There are certainly signs that the pandemic is generating renewed interest in labour unions. “During the height of the pandemic we saw our new weekly membership numbers increase by 300 to 500%, and the majority under the age of 35,” reports Rafael Espinal, the 36-year-old executive director of Freelancers Union. Espinal believes that “the dramatic increase in numbers can be attributed to freelancers looking for a support system and a point of information during a time of uncertainty”.

The Independent Workers’ Union of Great Britain, which represents workers in typically non-unionised roles, including cleaners, receptionists, charity workers and game developers, also saw a spike in March in the number of new joiners younger than 35. The numbers are modest overall, but the rise has been significant and continuing. There were 146 young recruits in March, compared to an average of 78 in the previous four months, and 93 in the following four months. IWGB President Henry Chango Lopez says, “Young members are joining the IWGB because Covid-19 has made it chillingly clear that not even our most basic rights, not even our health and safety, can be taken for granted in this crisis."

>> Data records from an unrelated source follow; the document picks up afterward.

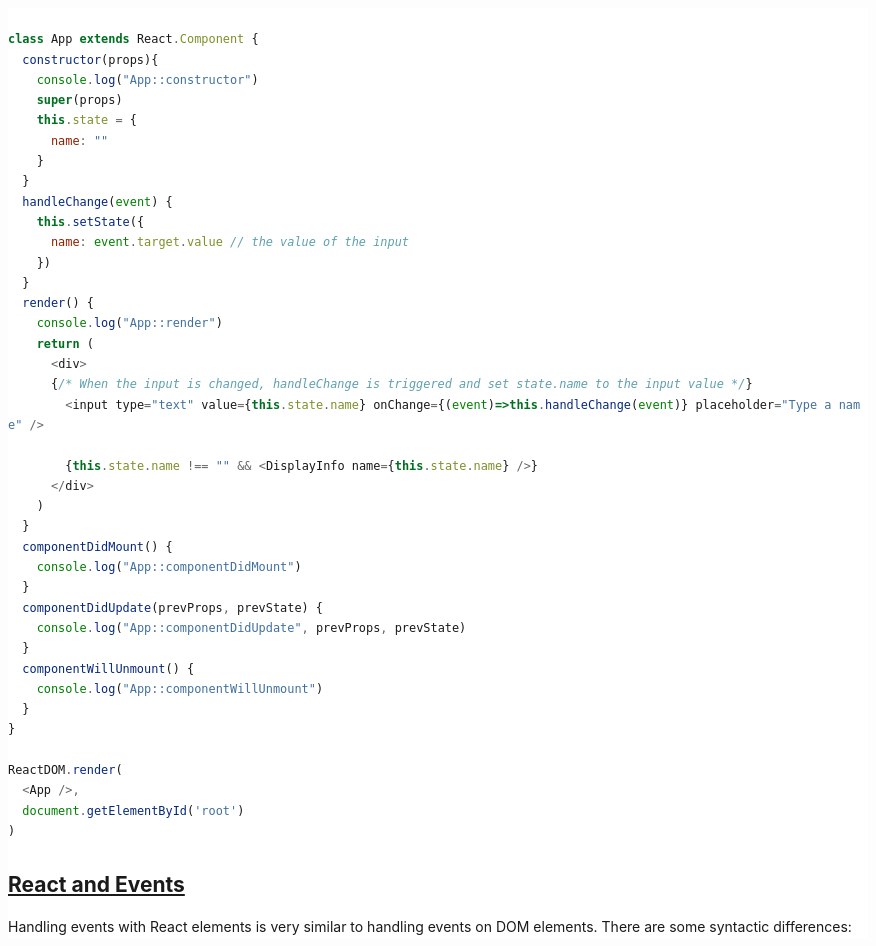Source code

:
 ```js

class App extends React.Component {
  constructor(props){
    console.log("App::constructor")
    super(props)
    this.state = {
      name: "" 
    }
  }
  handleChange(event) {
    this.setState({
      name: event.target.value // the value of the input
    })
  }
  render() {
    console.log("App::render")
    return (
      <div>
      {/* When the input is changed, handleChange is triggered and set state.name to the input value */}
        <input type="text" value={this.state.name} onChange={(event)=>this.handleChange(event)} placeholder="Type a name" />
      
        {this.state.name !== "" && <DisplayInfo name={this.state.name} />}
      </div>
    )
  }
  componentDidMount() {
    console.log("App::componentDidMount")
  }
  componentDidUpdate(prevProps, prevState) {
    console.log("App::componentDidUpdate", prevProps, prevState)
  }
  componentWillUnmount() {
    console.log("App::componentWillUnmount")
  }
}

ReactDOM.render(
  <App />,
  document.getElementById('root')
)
```


## [React and Events](https://reactjs.org/docs/handling-events.html)

Handling events with React elements is very similar to handling events on DOM elements. There are some syntactic differences:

Yet even if the pandemic is exposing the importance of employee organising, it may be making such organising harder. Converting current momentum into sustained change will be the harder part. 

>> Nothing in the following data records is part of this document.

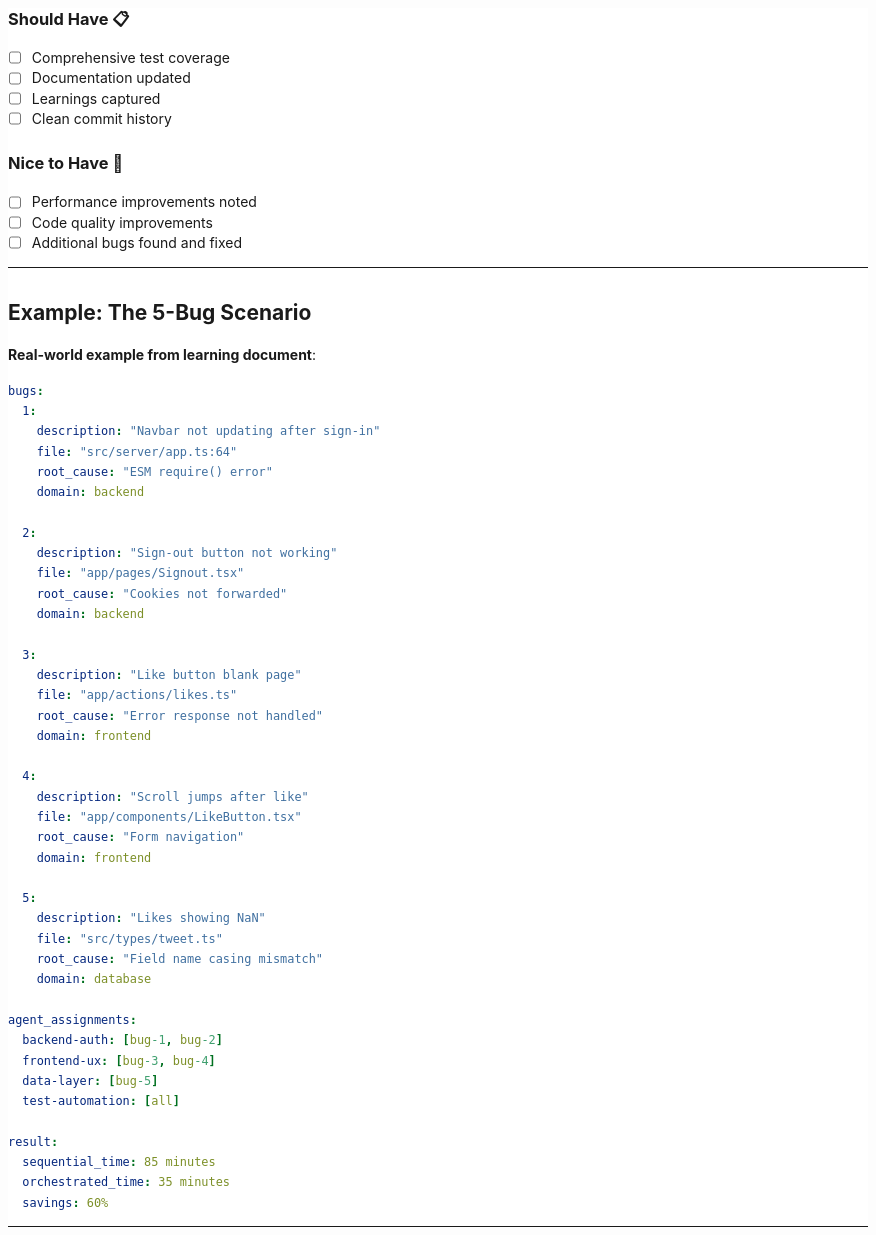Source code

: ### Should Have 📋
- [ ] Comprehensive test coverage
- [ ] Documentation updated
- [ ] Learnings captured
- [ ] Clean commit history

### Nice to Have 🎁
- [ ] Performance improvements noted
- [ ] Code quality improvements
- [ ] Additional bugs found and fixed

---

## Example: The 5-Bug Scenario

**Real-world example from learning document**:

```yaml
bugs:
  1:
    description: "Navbar not updating after sign-in"
    file: "src/server/app.ts:64"
    root_cause: "ESM require() error"
    domain: backend

  2:
    description: "Sign-out button not working"
    file: "app/pages/Signout.tsx"
    root_cause: "Cookies not forwarded"
    domain: backend

  3:
    description: "Like button blank page"
    file: "app/actions/likes.ts"
    root_cause: "Error response not handled"
    domain: frontend

  4:
    description: "Scroll jumps after like"
    file: "app/components/LikeButton.tsx"
    root_cause: "Form navigation"
    domain: frontend

  5:
    description: "Likes showing NaN"
    file: "src/types/tweet.ts"
    root_cause: "Field name casing mismatch"
    domain: database

agent_assignments:
  backend-auth: [bug-1, bug-2]
  frontend-ux: [bug-3, bug-4]
  data-layer: [bug-5]
  test-automation: [all]

result:
  sequential_time: 85 minutes
  orchestrated_time: 35 minutes
  savings: 60%
```

---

As Simms points out, “when there’s a recession and associated job losses, union memberships go down for the very obvious reason that people lose their jobs”, while those who don’t can be reluctant to rock the boat. Simms asks rhetorically, “Why would you go to war with your employer when most people haven’t got a job?”

A secondary effect of the pandemic will be to increase people’s perception in general that workers need more power - Anna Stansbury

According to both Simms and Stansbury, to ensure sustained progress, the pandemic-era organising will need to build toward pushing for changes to government regulation on issues like workers’ rights in the gig economy. 

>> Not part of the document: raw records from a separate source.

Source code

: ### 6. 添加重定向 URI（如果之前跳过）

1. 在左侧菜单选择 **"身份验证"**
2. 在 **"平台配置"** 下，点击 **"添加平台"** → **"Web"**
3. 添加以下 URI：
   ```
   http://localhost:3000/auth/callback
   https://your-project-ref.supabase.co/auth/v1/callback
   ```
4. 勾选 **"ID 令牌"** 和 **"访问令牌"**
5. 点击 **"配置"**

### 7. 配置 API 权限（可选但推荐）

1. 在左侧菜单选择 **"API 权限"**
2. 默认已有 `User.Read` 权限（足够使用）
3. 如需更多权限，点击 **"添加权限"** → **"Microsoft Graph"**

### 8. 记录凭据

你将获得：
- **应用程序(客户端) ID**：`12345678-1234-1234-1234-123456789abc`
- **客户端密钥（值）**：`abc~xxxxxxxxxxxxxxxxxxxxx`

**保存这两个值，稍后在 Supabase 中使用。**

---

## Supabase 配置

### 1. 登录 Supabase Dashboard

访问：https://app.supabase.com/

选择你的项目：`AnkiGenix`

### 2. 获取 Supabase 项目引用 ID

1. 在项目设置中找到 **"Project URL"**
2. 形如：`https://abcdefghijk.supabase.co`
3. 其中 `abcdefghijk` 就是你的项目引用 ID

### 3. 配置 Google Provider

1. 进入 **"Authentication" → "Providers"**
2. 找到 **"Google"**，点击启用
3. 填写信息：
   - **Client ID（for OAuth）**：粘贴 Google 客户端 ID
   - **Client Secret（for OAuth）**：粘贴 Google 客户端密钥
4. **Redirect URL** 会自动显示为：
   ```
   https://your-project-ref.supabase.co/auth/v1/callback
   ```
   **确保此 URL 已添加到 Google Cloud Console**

In York, Rhodes Bernays has moved quickly through union ranks and become a community initiative officer locally and a recruitment officer nationally. He acknowledges recruiting among couriers is hard work. But he says many of the younger riders have some activism experience already, and that it’s common for youth to be searching for meaningful community online. Ultimately, he’s optimistic about channelling these energies into labour organising if the offer is made attractive. 

It’s too early to tell whether the Covid-19 effect will ultimately be just another anomaly in the overall trend away from the unionisation of the young. But Stansbury is already anticipating some upsides for the workers. 

“I think a secondary effect of the pandemic will be to increase people’s perception in general that workers need more power, particularly essential workers who’ve been working the vital jobs our society needs to keep functioning, having to endanger their health and that of their family, and for very low pay. Thinking of unionisation as a justice issue, and broadening its support base, may help create the political conditions necessary to pass pro-union reform and policies.”